Redwood City hopes to get the money it paid for the downtown property back by selling the land to Innisfree.
"The city's hope is that we will be able to negotiate a deal (in the nine months)," Pat Webb, Redwood City's economic development director, said last spring. "The developer is paying for the project. If the city gets (its) money back for that building, the Redevelopment Board would then choose to put that into a public parking structure."
Although the city has said it will build a parking structure over an existing lot on Middlefield Road, adding about 500 spaces, some business leaders questioned whether that would be enough. The 4C has stated there is a potential that the city might may more for a parking garage than it will get for the sale of the property.
Vinci said he thinks that an appropriate movie-cinema could be "great" for his pizzeria in the 2600 block of Broadway, but is concerned with a potential lack of "synergy" if the city is not careful.
"If you build it and it's great, I'll get fringe benefits.

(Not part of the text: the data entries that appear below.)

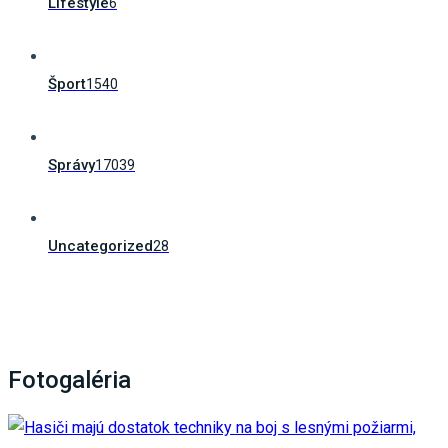
Lifestyle
6
Šport
1540
Správy
17039
Uncategorized
28
Fotogaléria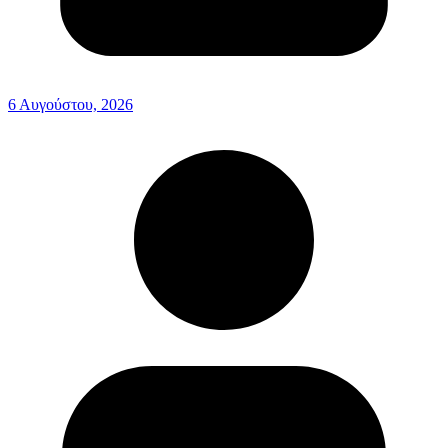
6 Αυγούστου, 2026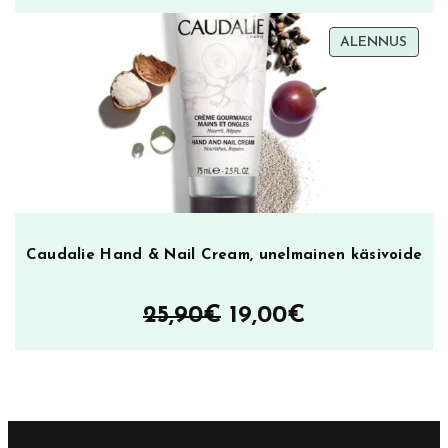
TUOT
ALENNUS
ALEN
Caudalie Hand & Nail Cream, unelmainen käsivoide
Alkuperäinen
Nykyinen
25,90
€
19,00
€
hinta
hinta
oli:
on:
25,90€.
19,00€.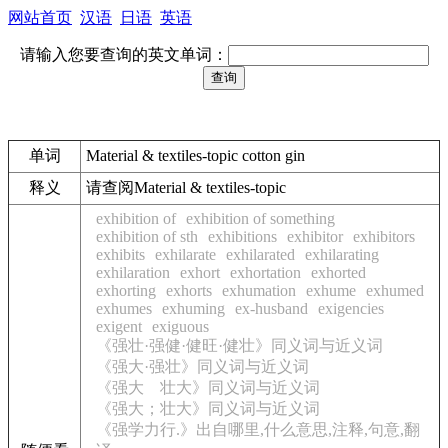
网站首页
汉语
日语
英语
请输入您要查询的英文单词：
单词
Material & textiles-topic cotton gin
释义
请查阅Material & textiles-topic
exhibition of
exhibition of something
exhibition of sth
exhibitions
exhibitor
exhibitors
exhibits
exhilarate
exhilarated
exhilarating
exhilaration
exhort
exhortation
exhorted
exhorting
exhorts
exhumation
exhume
exhumed
exhumes
exhuming
ex-husband
exigencies
exigent
exiguous
《强壮·强健·健旺·健壮》同义词与近义词
《强大·强壮》同义词与近义词
《强大 壮大》同义词与近义词
《强大；壮大》同义词与近义词
《强学力行.》出自哪里,什么意思,注释,句意,翻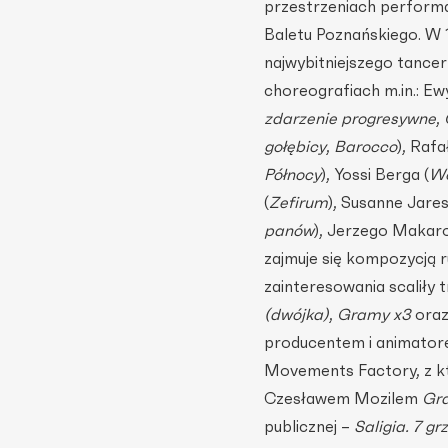
przestrzeniach performa
Baletu Poznańskiego. W 
najwybitniejszego tance
choreografiach m.in.: Ew
zdarzenie progresywne
,
gołębicy
,
Barocco
), Raf
Północy
), Yossi Berga (
Wo
(
Zefirum
), Susanne Jares
panów
), Jerzego Makar
zajmuje się kompozycją r
zainteresowania scaliły 
(dwójka)
,
Gramy x3
ora
producentem i animator
Movements Factory, z kt
Czesławem Mozilem
Gr
publicznej –
Saligia. 7 g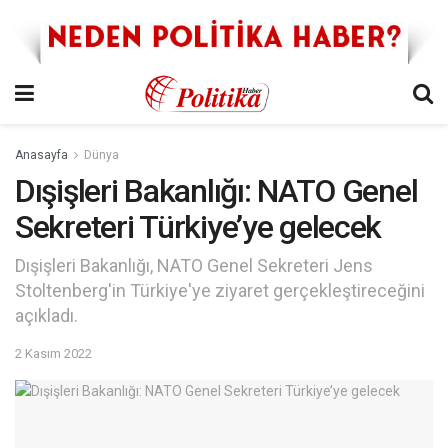
Anasayfa
Dünya
Dışişleri Bakanlığı: NATO Genel
Sekreteri Türkiye’ye gelecek
Dışişleri Bakanlığı, NATO Genel Sekreteri Jens
Stoltenberg'in Türkiye'ye ziyaret gerçekleştireceğini
açıkladı.
2 Kasım 2022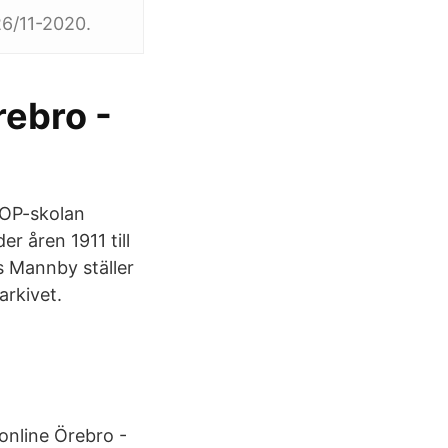
26/11-2020.
rebro -
 OP-skolan
r åren 1911 till
s Mannby ställer
arkivet.
online Örebro -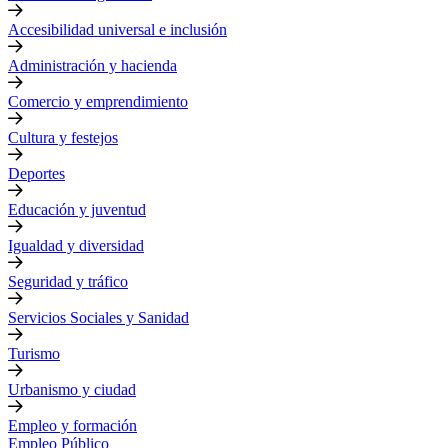
Accesibilidad universal e inclusión
Administración y hacienda
Comercio y emprendimiento
Cultura y festejos
Deportes
Educación y juventud
Igualdad y diversidad
Seguridad y tráfico
Servicios Sociales y Sanidad
Turismo
Urbanismo y ciudad
Empleo y formación
Empleo Público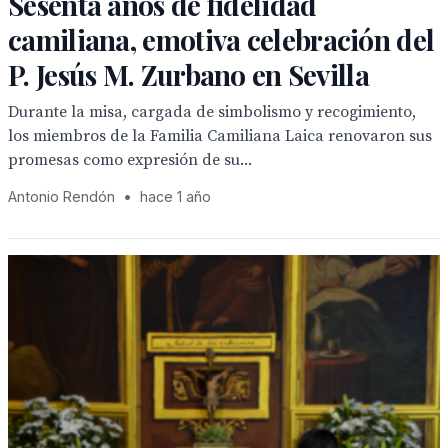
Sesenta años de fidelidad
camiliana, emotiva celebración del
P. Jesús M. Zurbano en Sevilla
Durante la misa, cargada de simbolismo y recogimiento,
los miembros de la Familia Camiliana Laica renovaron sus
promesas como expresión de su...
Antonio Rendón
•
hace 1 año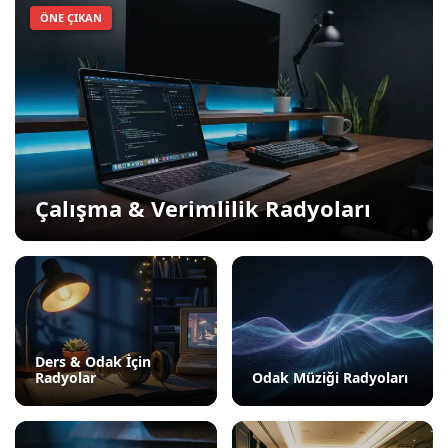
ÖNE ÇIKAN
Çalışma & Verimlilik Radyoları
Ders & Odak İçin
Radyolar
Odak Müziği Radyoları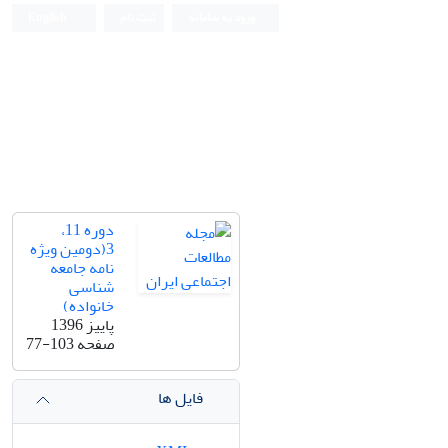
ورود به سامانه
ثبت نام
English
دوره 11،
3(دومین ویژه
نامه جامعه
شناسی
خانواده)
پاییز 1396
صفحه
77-103
فایل ها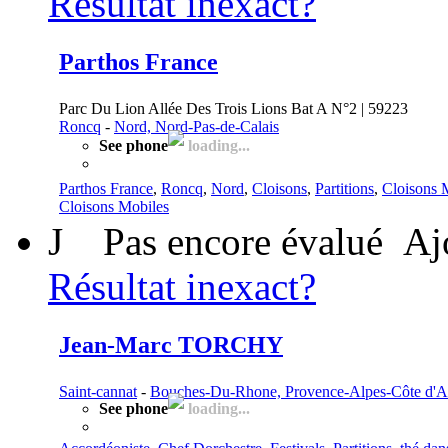
Résultat inexact?
Parthos France
Parc Du Lion Allée Des Trois Lions Bat A N°2 | 59223
Roncq
-
Nord, Nord-Pas-de-Calais
See phone
loading...
Parthos France
,
Roncq
,
Nord
,
Cloisons
,
Partitions
,
Cloisons 
Cloisons Mobiles
J
Pas encore évalué
Aj
Résultat inexact?
Jean-Marc TORCHY
Saint-cannat
-
Bouches-Du-Rhone, Provence-Alpes-Côte d'A
See phone
loading...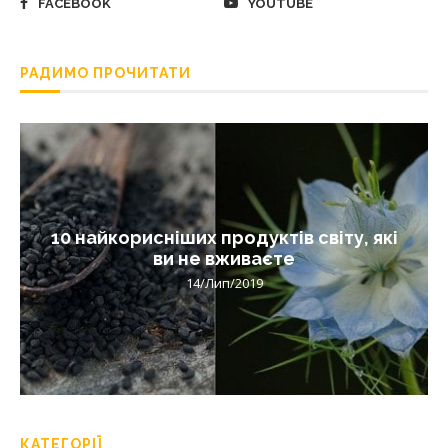
FACEBOOK
YOUTUBE
РАДИМО ПРОЧИТАТИ
10 найкорисніших продуктів світу, які
ви не вживаєте
14/Лип/2019
КАТЕГОРІЇ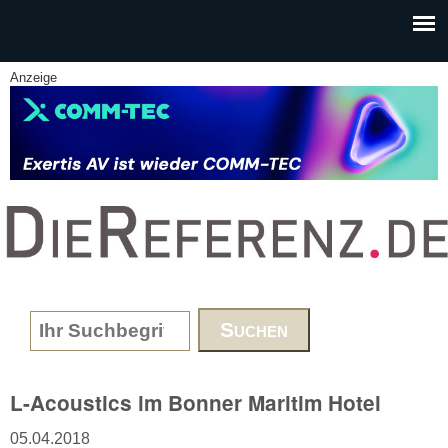
Skip to main content
Anzeige
www.DieReferenz.de
Search form
L-Acoustics im Bonner Maritim Hotel
05.04.2018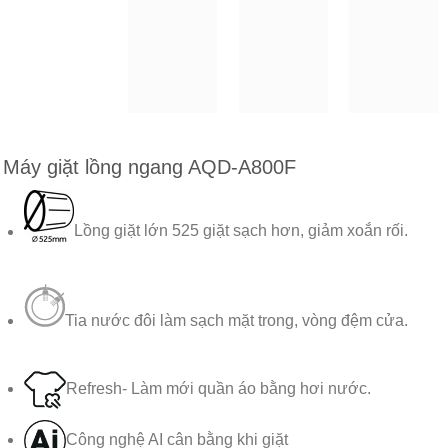
Máy giặt lồng ngang AQD-A800F
Lồng giặt lớn 525 giặt sạch hơn, giảm xoắn rối.
Tia nước đôi làm sạch mặt trong, vòng đệm cửa.
Refresh- Làm mới quần áo bằng hơi nước.
Công nghệ AI cân bằng khi giặt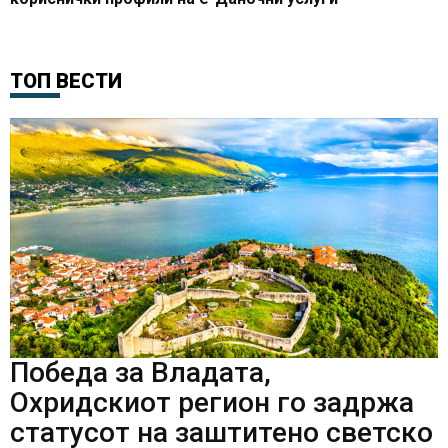
ТОП ВЕСТИ
Победа за Владата,
Охридскиот регион го задржа
статусот на заштитено светско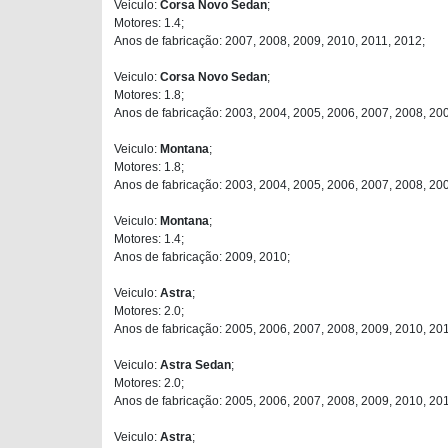
Veiculo:
Corsa Novo Sedan
;
Motores: 1.4;
Anos de fabricação: 2007, 2008, 2009, 2010, 2011, 2012;
Veiculo:
Corsa Novo Sedan
;
Motores: 1.8;
Anos de fabricação: 2003, 2004, 2005, 2006, 2007, 2008, 20
Veiculo:
Montana
;
Motores: 1.8;
Anos de fabricação: 2003, 2004, 2005, 2006, 2007, 2008, 20
Veiculo:
Montana
;
Motores: 1.4;
Anos de fabricação: 2009, 2010;
Veiculo:
Astra
;
Motores: 2.0;
Anos de fabricação: 2005, 2006, 2007, 2008, 2009, 2010, 201
Veiculo:
Astra Sedan
;
Motores: 2.0;
Anos de fabricação: 2005, 2006, 2007, 2008, 2009, 2010, 201
Veiculo:
Astra
;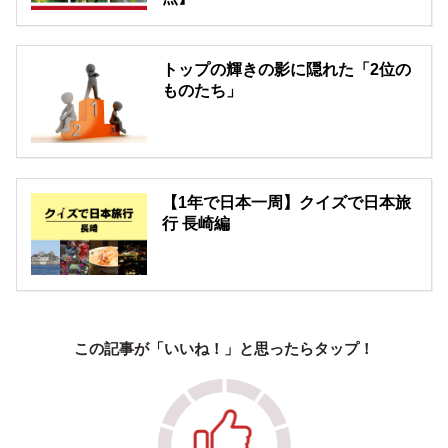
トップの輝きの影に隠れた「2位の
ものたち」
【1年で日本一周】クイズで日本旅
行 長崎編
この記事が「いいね！」と思ったらタップ！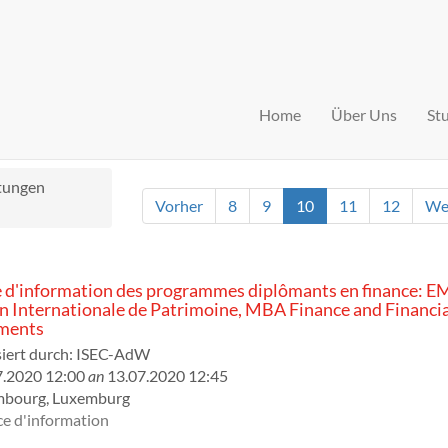
Home
Über Uns
St
ltungen
Vorher
8
9
10
11
12
We
 d'information des programmes diplômants en finance: E
n Internationale de Patrimoine, MBA Finance and Financia
ments
iert durch:
ISEC-AdW
7.2020 12:00
an
13.07.2020 12:45
mbourg
,
Luxemburg
e d'information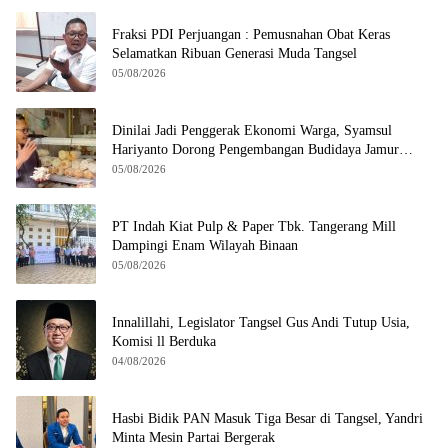
Fraksi PDI Perjuangan : Pemusnahan Obat Keras
Selamatkan Ribuan Generasi Muda Tangsel
05/08/2026
Dinilai Jadi Penggerak Ekonomi Warga, Syamsul
Hariyanto Dorong Pengembangan Budidaya Jamur
Crispy di Serpong
05/08/2026
PT Indah Kiat Pulp & Paper Tbk. Tangerang Mill
Dampingi Enam Wilayah Binaan
05/08/2026
Innalillahi, Legislator Tangsel Gus Andi Tutup Usia,
Komisi ll Berduka
04/08/2026
Hasbi Bidik PAN Masuk Tiga Besar di Tangsel, Yandri
Minta Mesin Partai Bergerak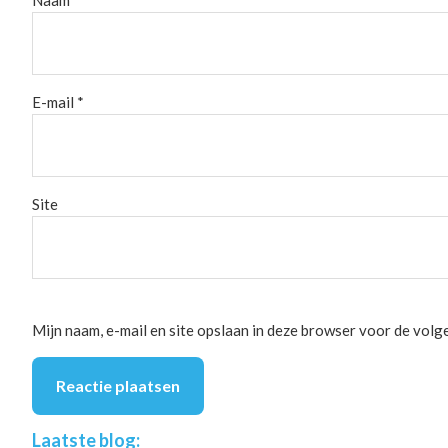
Naam
*
E-mail
*
Site
Mijn naam, e-mail en site opslaan in deze browser voor de volge
Footer
Laatste blog: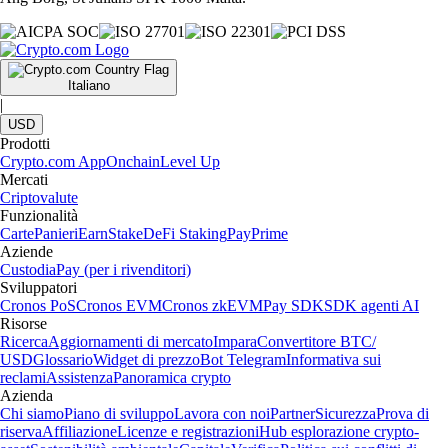
Italiano
|
USD
Prodotti
Crypto.com App
Onchain
Level Up
Mercati
Criptovalute
Funzionalità
Carte
Panieri
Earn
Stake
DeFi Staking
Pay
Prime
Aziende
Custodia
Pay (per i rivenditori)
Sviluppatori
Cronos PoS
Cronos EVM
Cronos zkEVM
Pay SDK
SDK agenti AI
Risorse
Ricerca
Aggiornamenti di mercato
Impara
Convertitore BTC/
USD
Glossario
Widget di prezzo
Bot Telegram
Informativa sui
reclami
Assistenza
Panoramica crypto
Azienda
Chi siamo
Piano di sviluppo
Lavora con noi
Partner
Sicurezza
Prova di
riserva
Affiliazione
Licenze e registrazioni
Hub esplorazione crypto-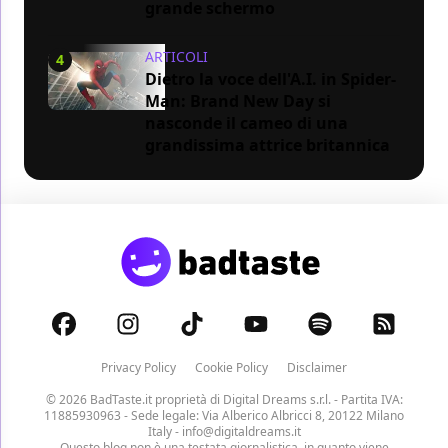
grande schermo
ARTICOLI
4
Dietro la voce dell'A.I. in Spider-
Man: Brand New Day si
nasconde il cameo di una
grandissima attrice britannica
Privacy Policy
Cookie Policy
Disclaimer
© 2026 BadTaste.it proprietà di
Digital Dreams s.r.l.
- Partita IVA:
11885930963 - Sede legale: Via Alberico Albricci 8, 20122 Milano
Italy -
info@digitaldreams.it
Questo blog non è una testata giornalistica, in quanto viene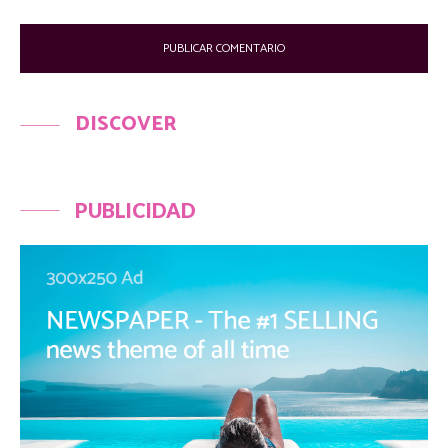
DISCOVER
PUBLICIDAD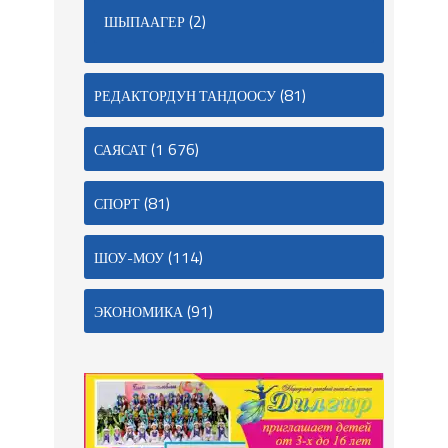
(2)
ШЫПААГЕР
(81)
РЕДАКТОРДУН ТАНДООСУ
(1 676)
САЯСАТ
(81)
СПОРТ
(114)
ШОУ-МОУ
(91)
ЭКОНОМИКА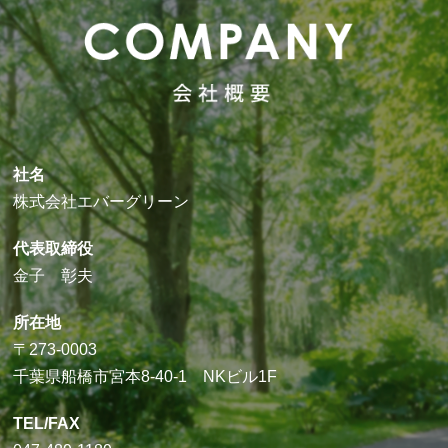
社名
株式会社エバーグリーン
代表取締役
金子 彰夫
所在地
〒273-0003
千葉県船橋市宮本8-40-1 NKビル1F
TEL/FAX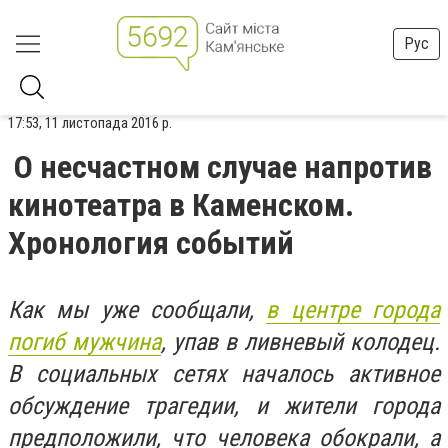
Рус
17:53, 11 листопада 2016 р.
О несчастном случае напротив
кинотеатра в Каменском.
Хронология событий
Как мы уже сообщали,
в центре города
погиб мужчина
, упав в ливневый колодец.
В социальных сетях началось активное
обсуждение трагедии, и жители города
предположили, что человека обокрали, а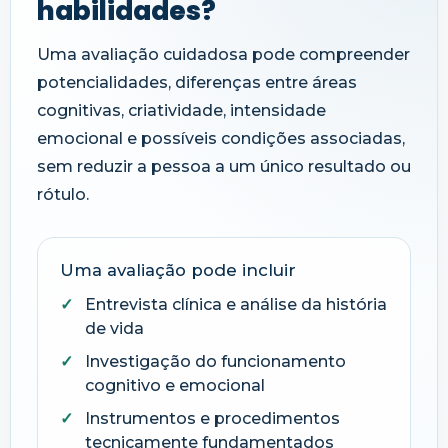
habilidades?
Uma avaliação cuidadosa pode compreender
potencialidades, diferenças entre áreas
cognitivas, criatividade, intensidade
emocional e possíveis condições associadas,
sem reduzir a pessoa a um único resultado ou
rótulo.
Uma avaliação pode incluir
Entrevista clínica e análise da história
de vida
Investigação do funcionamento
cognitivo e emocional
Instrumentos e procedimentos
tecnicamente fundamentados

I don't think it will be," Vinci said. "If you build it and it sucks, which is my concern, I'm going to be left on the only block of downtown that has any character."
However, city officials said they have studied several cities nationwide, including Pasadena and Santa Cruz, and found new cinemas often turn dilapidated downtowns into jewels.
Meanwhile, the land sits largely undeveloped, the Way-to-go building being used as a meeting place for the Police Athletic League.
"The concern is that with this type of approach, a lot of things happen; not the least of which is the city has been sitting on 5.5 acres of downtown real estate for now about three years," Vinci said. "It's creating its own weather system; it's creating its own economic depression. In the mid-Peninsula and Northern California, we're not in a recession right now, if you would just get out of the way, (downtown) would help itself."